Derry Girls star reflects on her role as Sister Michael
Derry Girls star Siobhan McSweeney has looked back on playing the deliciously sharp-tongued Sister Michael following her BAFTA win.
The actress was awarded the Female Performance in a Comedy prize for her work in the Channel 4 series, created by Lisa McGee, delivering a passionate acceptance speech that was controversially edited for transmission by the BBC.
In the winners' room, McSweeney told Digital Spy and other press that Sister Michael wouldn't be as impressed had she won the coveted award.
"I know she wouldn't give a damn about this whatsoever," the actress said of her Derry Girls nun.
"She'd be so dismissive, she'd be eye-rolling," she added.
The actress also explained that playing an unapologetic woman (who had filmmaker Martin Scorsese in stitches, by the way) for three seasons felt "liberating".

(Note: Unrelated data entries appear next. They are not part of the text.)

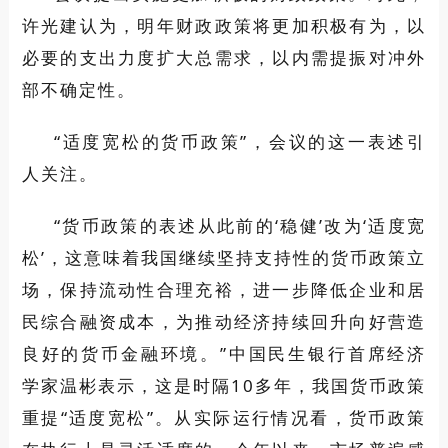
许光建认为，明年财政政策将更加积极有为，以
必要的支出力度扩大总需求，以内需提振对冲外
部不确定性。
“适度宽松的货币政策”，会议的这一表述引
人关注。
“货币政策的表述从此前的‘稳健’改为‘适度宽
松’，这意味着我国继续坚持支持性的货币政策立
场，保持流动性合理充裕，进一步降低企业和居
民综合融资成本，为推动经济持续回升向好营造
良好的货币金融环境。”中国民生银行首席经济
学家温彬表示，这是时隔10多年，我国货币政策
重提“适度宽松”。从实际运行情况看，货币政策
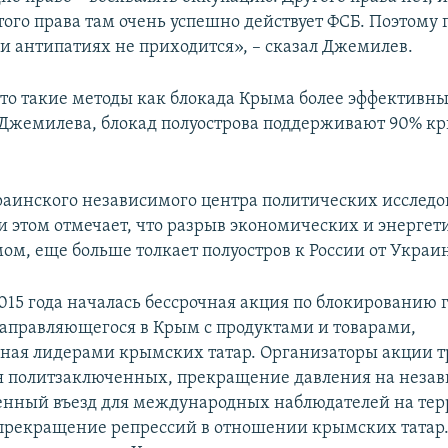
ого права там очень успешно действует ФСБ. Поэтому 
и антипатиях не приходится», – сказал Джемилев.
что такие методы как блокада Крыма более эффективны
Джемилева, блокад полуострова поддерживают 90% к
аинского независимого центра политических исслед
и этом отмечает, что разрыв экономических и энергет
мом, еще больше толкает полуостров к России от Украи
015 года началась бессрочная акция по блокированию 
направляющегося в Крым с продуктами и товарами,
ая лидерами крымских татар. Организаторы акции т
я политзаключенных, прекращение давления на неза
енный въезд для международных наблюдателей на те
 прекращение репрессий в отношении крымских татар.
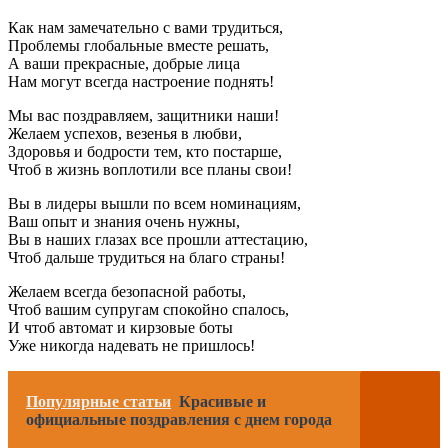
Как нам замечательно с вами трудиться,
Проблемы глобальные вместе решать,
А ваши прекрасные, добрые лица
Нам могут всегда настроение поднять!
Мы вас поздравляем, защитники наши!
Желаем успехов, везенья в любви,
Здоровья и бодрости тем, кто постарше,
Чтоб в жизнь воплотили все планы свои!
Вы в лидеры вышли по всем номинациям,
Ваш опыт и знания очень нужны,
Вы в наших глазах все прошли аттестацию,
Чтоб дальше трудиться на благо страны!
Желаем всегда безопасной работы,
Чтоб вашим супругам спокойно спалось,
И чтоб автомат и кирзовые боты
Уже никогда надевать не пришлось!
Популярные статьи
Красивые и
официальные поздравления с днем города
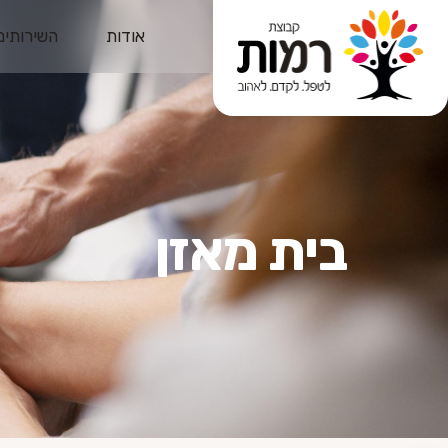
אודות
השירותים
בית מאזן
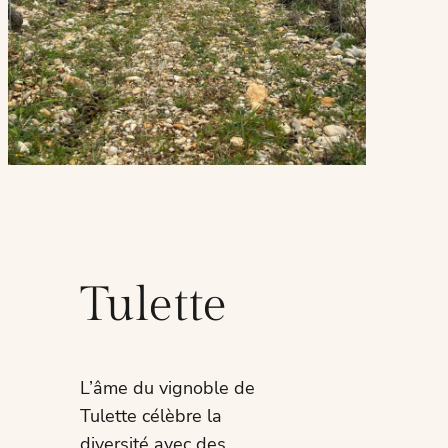
Tulette
L’âme du vignoble de
Tulette célèbre la
diversité avec des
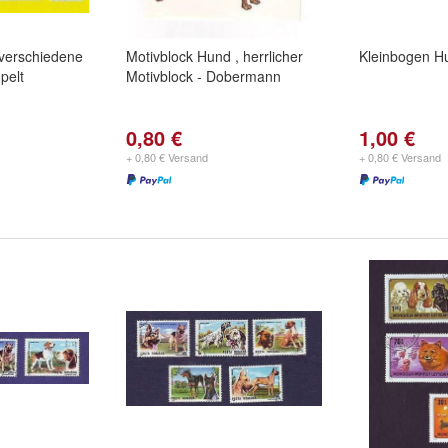
 verschiedene
Motivblock Hund , herrlicher
Kleinbogen H
pelt
Motivblock - Dobermann
0,80 €
1,00 €
+ 0,80 € Versand
+ 0,80 € Versand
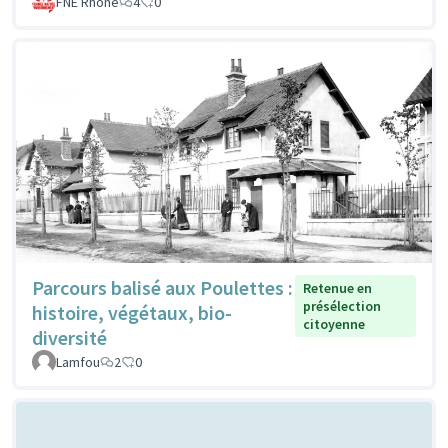
FNE Rhone
4
0
Parcours balisé aux Poulettes :
Retenue en
présélection
histoire, végétaux, bio-
citoyenne
diversité
Lamfou
2
0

"There's something, as a woman and as an actor, when you're feeling that you always have to be smiling and at your best... there's something so liberating to play a woman who does not give a damn," McSweeney said.
"That is a wonderful thing and I highly recommend anybody to play Sister Michael for at least one day."
The Extraordinary star then touched upon reprising her now iconic role in a revival of Derry Girls, but it seems we won't get to see more of the hilarious protagonists "for the time being," sadly.
"So I think we've left the characters in a good place, a good place of hope, a place of peace. So why not leave them there for the time being?" McSweeney said at the press conference.
"I see Sister Michael every time I open my eyes anyway. She's always with me."
Derry Girls streams in full on Channel 4, while the first two series are streaming on Netflix.